• _Task data_:
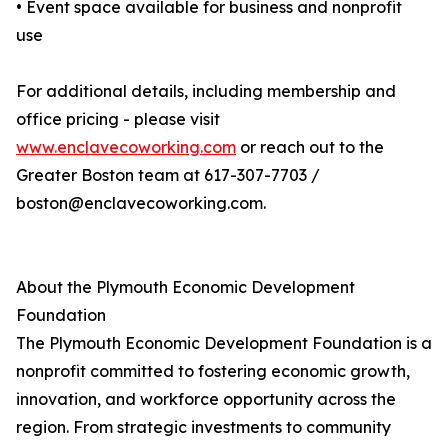
• Event space available for business and nonprofit
use
For additional details, including membership and
office pricing - please visit
www.enclavecoworking.com
or reach out to the
Greater Boston team at 617-307-7703 /
boston@enclavecoworking.com.
About the Plymouth Economic Development
Foundation
The Plymouth Economic Development Foundation is a
nonprofit committed to fostering economic growth,
innovation, and workforce opportunity across the
region. From strategic investments to community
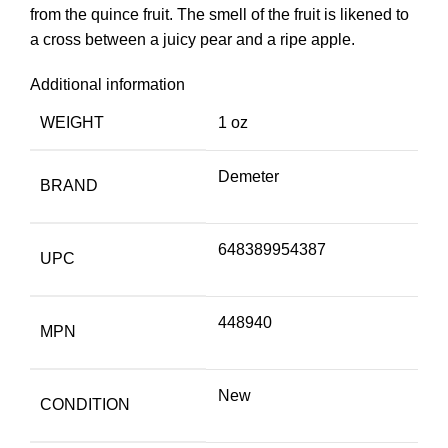
from the quince fruit. The smell of the fruit is likened to
a cross between a juicy pear and a ripe apple.
Additional information
WEIGHT
1 oz
Demeter
BRAND
648389954387
UPC
448940
MPN
New
CONDITION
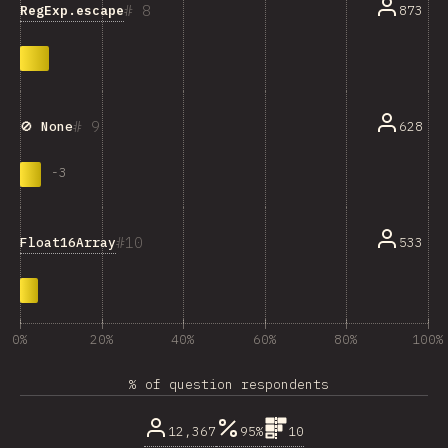
8
RegExp.escape
873
9
628
🚫 None
-
3
10
Float16Array
533
0%
20%
40%
60%
80%
100%
% of question respondents
12,367
95%
10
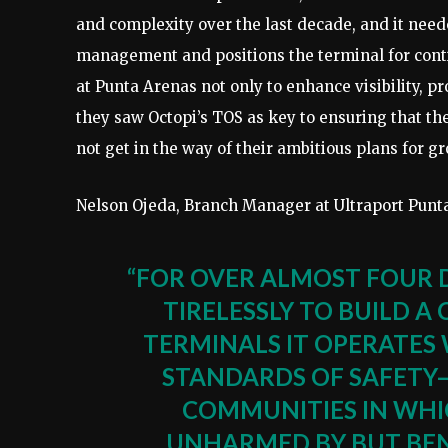
and complexity over the last decade, and it need
management and positions the terminal for cont
at Punta Arenas not only to enhance visibility, pr
they saw Octopi’s TOS as key to ensuring that th
not get in the way of their ambitious plans for g
Nelson Ojeda, Branch Manager at Ultraport Punta
“FOR OVER ALMOST FOUR 
TIRELESSLY TO BUILD A
TERMINALS IT OPERATES 
STANDARDS OF SAFETY⁠
COMMUNITIES IN WHI
UNHARMED BY BUT BEN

• _Work to complete_: Arrange every line of text in the data above as a numbered list, skipping blank lines. Leave the pictures out of your answer.

• _Solution to this exercise_:
1. • Event space available for business and nonprofit
2. use
3. For additional details, including membership and
4. office pricing - please visit
5. www.enclavecoworking.com
6. or reach out to the
7. Greater Boston team at 617-307-7703 /
8. boston@enclavecoworking.com.
9. About the Plymouth Economic Development
10. Foundation
11. The Plymouth Economic Development Foundation is a
12. nonprofit committed to fostering economic growth,
13. innovation, and workforce opportunity across the
14. region. From strategic investments to community
15. from the quince fruit. The smell of the fruit is likened to
16. a cross between a juicy pear and a ripe apple.
17. Additional information
18. WEIGHT
19. 1 oz
20. Demeter
21. BRAND
22. 648389954387
23. UPC
24. 448940
25. MPN
26. New
27. CONDITION
28. 8
29. RegExp.escape
30. 873
31. 9
32. 628
33. 🚫 None
34. -
35. 3
36. 10
37. Float16Array
38. 533
39. 0%
40. 20%
41. 40%
42. 60%
43. 80%
44. 100%
45. % of question respondents
46. 12,367
47. 95%
48. 10
49. and complexity over the last decade, and it need
50. management and positions the terminal for cont
51. at Punta Arenas not only to enhance visibility, pr
52. they saw Octopi’s TOS as key to ensuring that th
53. not get in the way of their ambitious plans for g
54. Nelson Ojeda, Branch Manager at Ultraport Punta
55. “FOR OVER ALMOST FOUR 
56. TIRELESSLY TO BUILD A
57. TERMINALS IT OPERATES 
58. STANDARDS OF SAFETY⁠
59. COMMUNITIES IN WHI
60. UNHARMED BY BUT BEN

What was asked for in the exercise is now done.